Non-Gaussianities in models with a varying inflaton decay rate
Matias Zaldarriaga
TL;DR
This work analyzes primordial non-Gaussianities in models where density perturbations originate from spatial variations in the inflaton decay rate Γ during reheating. The authors demonstrate that generated non-Gaussianities are of the local type, with $R = R_g + f_{NL} (R_g^2 - ⟨R_g^2⟩)$, because perturbations originate outside the horizon and are imprinted during reheating. They identify two main sources of non-Gaussianity: non-linearities in the Γ→R mapping and non-Gaussian intrinsic fluctuations of the fluctuating field δφ, including cases with Gaussian δφ and cases with non-quadratic potentials.
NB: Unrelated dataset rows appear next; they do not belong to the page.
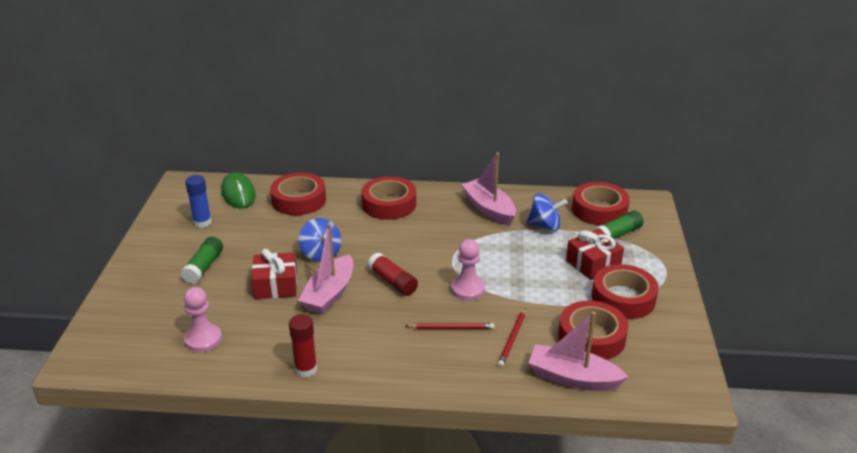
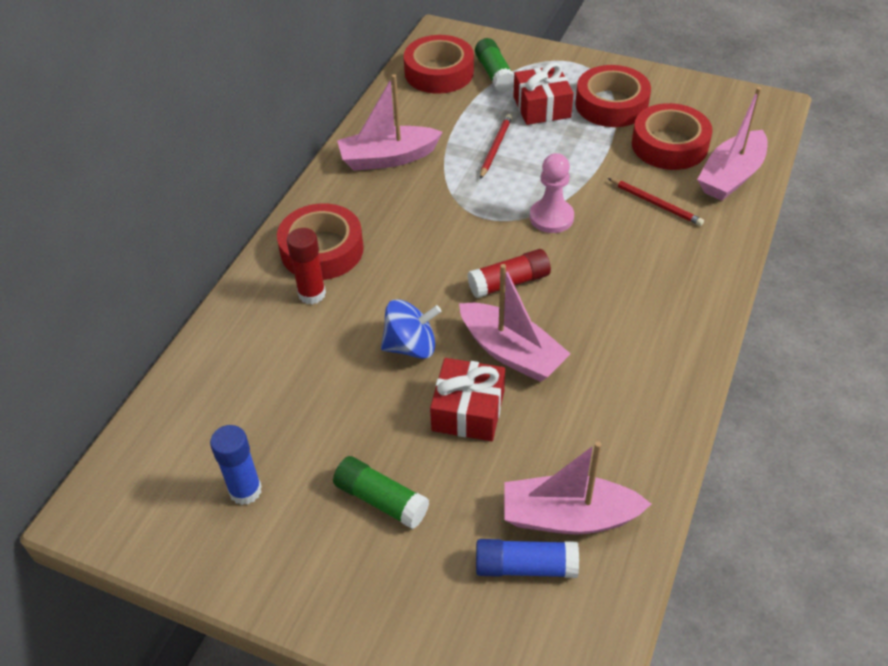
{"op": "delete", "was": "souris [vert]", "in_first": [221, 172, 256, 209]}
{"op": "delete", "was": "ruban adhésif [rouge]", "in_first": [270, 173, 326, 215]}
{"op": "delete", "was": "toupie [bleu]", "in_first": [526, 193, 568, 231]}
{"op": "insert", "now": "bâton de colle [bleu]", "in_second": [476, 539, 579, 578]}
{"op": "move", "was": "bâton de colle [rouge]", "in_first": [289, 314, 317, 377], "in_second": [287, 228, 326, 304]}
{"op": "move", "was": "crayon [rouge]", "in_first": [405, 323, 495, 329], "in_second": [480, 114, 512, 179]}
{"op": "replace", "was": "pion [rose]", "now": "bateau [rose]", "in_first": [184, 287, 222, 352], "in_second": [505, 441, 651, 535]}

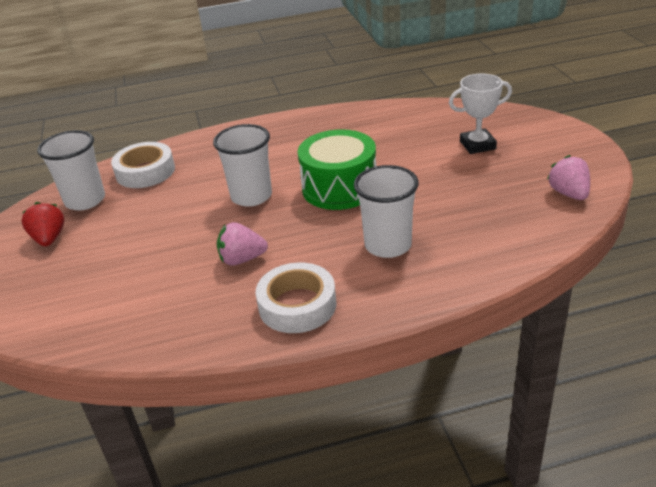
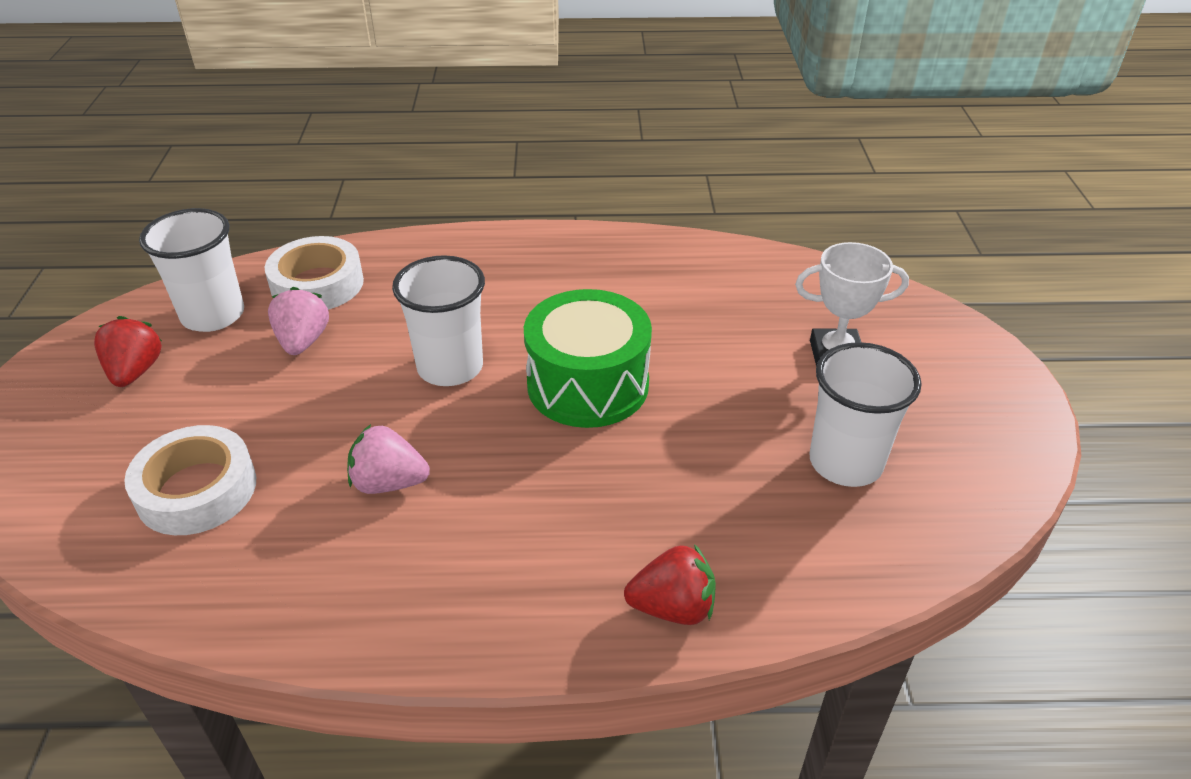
{"op": "insert", "now": "fraise [rouge]", "in_second": [624, 544, 716, 625]}
{"op": "move", "was": "ruban adhésif [blanc]", "in_first": [256, 262, 337, 333], "in_second": [124, 425, 256, 535]}
{"op": "move", "was": "gobelet [blanc]", "in_first": [354, 165, 419, 258], "in_second": [810, 342, 922, 487]}
{"op": "move", "was": "fraise [rose]", "in_first": [547, 155, 590, 200], "in_second": [268, 287, 329, 355]}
Depending on model details, such as the efficiency of the Γ-controlled perturbation and the presence of self-interactions, $f_{NL}$ can be of order a few to tens, offering potential observability with future CMB and large-scale structure probes, while remaining compatible with current constraints.
Abstract
We consider the expected level of primordial non-Gaussianities in models in which density perturbations are produced by spatial fluctuations in the decay rate of the inflaton. We consider both the non-Gaussianities resulting from the self-couplings of the field that controls the decay rate as well as from the non-linear relation between field and curvature perturbations. We show that in these scenario non-Gaussianities are of the "local" form, that is well described be the ansatz R =Rg + f_{NL} (Rg^2 - <Rg^2>). This is a consequence of the fact that they were created when modes were already outside the horizon. We show that f_{NL} is naturally of order a few in these models, much larger than what is expected in the standard one field models of inflation (f_{NL}\sim 10^{-2}) and possibly accessible to observations.